Dppd verbs¶
Pandas DataFrame methods¶
Within a dp(), all pandas.DataFrame
methods and accessors work
as you’d expect them to [1].
Example:
>>> dp(mtcars).rank().pd.head(5)
name mpg cyl disp hp drat wt qsec vs am gear carb
0 18.0 19.5 15.0 13.5 13.0 21.5 9.0 6.0 9.5 26.0 21.5 25.5
1 19.0 19.5 15.0 13.5 13.0 21.5 12.0 10.5 9.5 26.0 21.5 25.5
2 5.0 24.5 6.0 6.0 7.0 20.0 7.0 23.0 25.5 26.0 21.5 4.0
3 13.0 21.5 15.0 18.0 13.0 8.5 16.0 26.0 25.5 10.0 8.0 4.0
4 14.0 15.0 25.5 27.5 21.0 10.5 19.0 10.5 9.5 10.0 8.0 12.5
You can even continue working with Series within the dp and convert them back to a DataFrame later on:
>>> dp(mtcars).set_index('name').sum().loc[X > 15].to_frame().pd
0
mpg 642.900
cyl 198.000
disp 7383.100
hp 4694.000
drat 115.090
wt 102.952
qsec 571.160
gear 118.000
carb 90.000
concat¶
concat
combines this DataFrame and another one.
Example:
>>> len(mtcars)
32
>>> len(dp(mtcars).concat(mtcars).pd)
64
unselect¶
unselect
drops by column specification
[2].
Example:
>>> dp(mtcars).unselect(lambda x: len(x) <= 3).pd.head(1)
name disp drat qsec gear carb
0 Mazda RX4 160.0 3.9 16.46 4 4
distinct¶
distinct
selects unique rows, possibly
only considering a column specification
.
Example:
>>> dp(mtcars).distinct('cyl').pd
name mpg cyl disp hp drat wt qsec vs am gear carb
0 Mazda RX4 21.0 6 160.0 110 3.90 2.62 16.46 0 1 4 4
2 Datsun 710 22.8 4 108.0 93 3.85 2.32 18.61 1 1 4 1
4 Hornet Sportabout 18.7 8 360.0 175 3.15 3.44 17.02 0 0 3 2
transassign¶
transassign
creates a new DataFrame based on
this one.
Example:
>>> dp(mtcars).head(5).set_index('name').transassign(kwh = X.hp * 0.74).pd
kwh
name
Mazda RX4 81.40
Mazda RX4 Wag 81.40
Datsun 710 68.82
Hornet 4 Drive 81.40
Hornet Sportabout 129.50
add_count¶
add_count
adds the group count to each row.
This is a good example verb to get started on writting own.
Example:
>>> dp(mtcars).groupby('cyl').add_count().ungroup().sort_index().head(5).select(['name','cyl','count']).pd
name cyl count
0 Mazda RX4 6 7
1 Mazda RX4 Wag 6 7
2 Datsun 710 4 11
3 Hornet 4 Drive 6 7
4 Hornet Sportabout 8 14
as_type¶
as_type
quickly converts the type of columns by
a column_specification.
Example:
>>> dp(mtcars).astype(['-qsec', '-name'], int).pd.head()

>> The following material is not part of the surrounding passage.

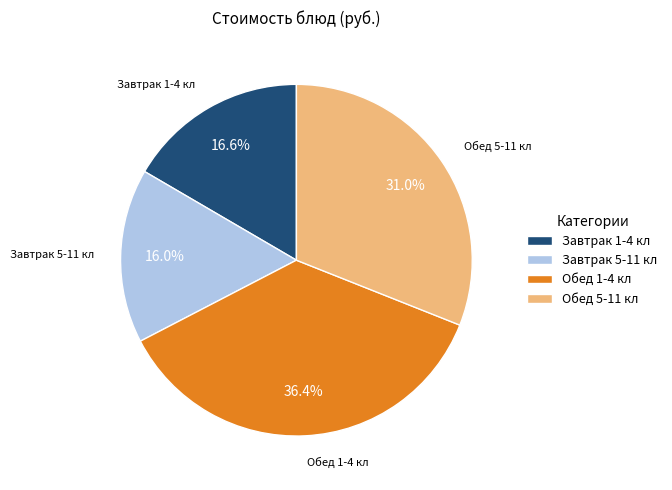

What is the ratio of the value at Завтрак 5-11 кл to the value at Завтрак 1-4 кл?

1.0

name mpg cyl disp hp drat wt qsec vs am gear carb
0 Mazda RX4 21 6 160 110 3 2 16.46 0 1 4 4
1 Mazda RX4 Wag 21 6 160 110 3 2 17.02 0 1 4 4
2 Datsun 710 22 4 108 93 3 2 18.61 1 1 4 1
3 Hornet 4 Drive 21 6 258 110 3 3 19.44 1 0 3 1
4 Hornet Sportabout 18 8 360 175 3 3 17.02 0 0 3 2
[1] | Except for the deprecated pandas.DataFrame.select() , which is shadowed
by our verb select . |
[2] | ‘drop’ is already a pandas method name - pandas.DataFrame.drop() |
categorize¶
Turn columns into pandas.Categoricals. Default categories are unique values in the order they appear in the dataframe. Pass None to use sorted unique values (ie. pandas.Categorical default behaviour).
unique_in_order¶
Does what it says on the tin.
binarize¶
Convert categorical columns into ‘regression columns’, i.e. X with values a,b,c becomes three binary columns X-a, X-b, X-c which are True exactly where X was a, etc.
rename_columns / reset_columns¶
Wraps df.columns = … into an inline call. Accepts either a list, a function, a callable (called once for each column with the old columnl, or a string (for single column dataframes). Also accepts None, which resets the columns to list(X.columns) (useful to work around a categorical-columns-can’t-add-any bug).
ends¶
heads and tails at once.
natsort¶
Sort via the natsort package.
display¶
call display(X) - for inline display in jupyter notebooks.